Mike Campbell, who chairs the Escambia Academy Board of Directors, noted in a letter posted on the school’s Facebook page that Heigle “comes highly recommended, bringing new ideas for growing and improving EA.” Campbell cited the new headmaster’s “great enthusiasm for working with the parents and staff” and pointed out that Heigle “has dramatically improved the educational and financial health of each school he has overseen.”

Heigle said he had several ideas he planned to implement after he analyzed the school’s present standing and settled into his new job.

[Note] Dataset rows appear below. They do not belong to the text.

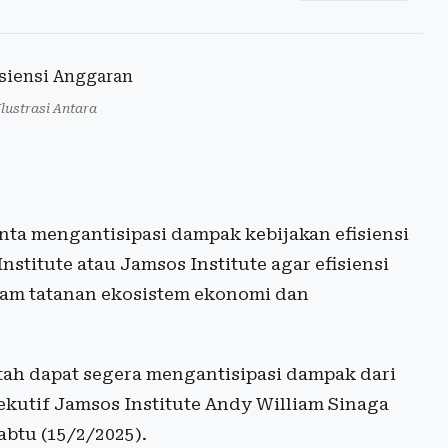
Ilustrasi Antara
ta mengantisipasi dampak kebijakan efisiensi
nstitute atau Jamsos Institute agar efisiensi
am tatanan ekosistem ekonomi dan
ah dapat segera mengantisipasi dampak dari
sekutif Jamsos Institute Andy William Sinaga
abtu (15/2/2025).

“My ideas are wide-ranging, to meet whatever needs to be done,” he said. “I don’t expect to make any wholesale changes right now. It’s hard to do that in the middle of a school year. My two main goals are to do a little more in the fundraising area to (a) improve our facilities and (b) improve the pay for our teachers. I’d like to get the (attendance) numbers up a little. We have really good numbers in the upper grades, but our lower grades are a little low.”

He pointed out that although he has never taught in Alabama before, the educational theories and the students are basically interchangeable.

“You take a kid from Atmore and swap him or her for a kid from Mendin (Louisiana), about the only difference is you have to swap the (University of Alabama) crimson for the purple and gold (LSU’s colors).”

He concluded by saying that his main ambition is to improve the personal standing of each student.

“I love watching kids get better,” he said. “I don’t care if it’s in the classroom or in athletics; I just love the look on a kid’s face when his or her confidence grows.”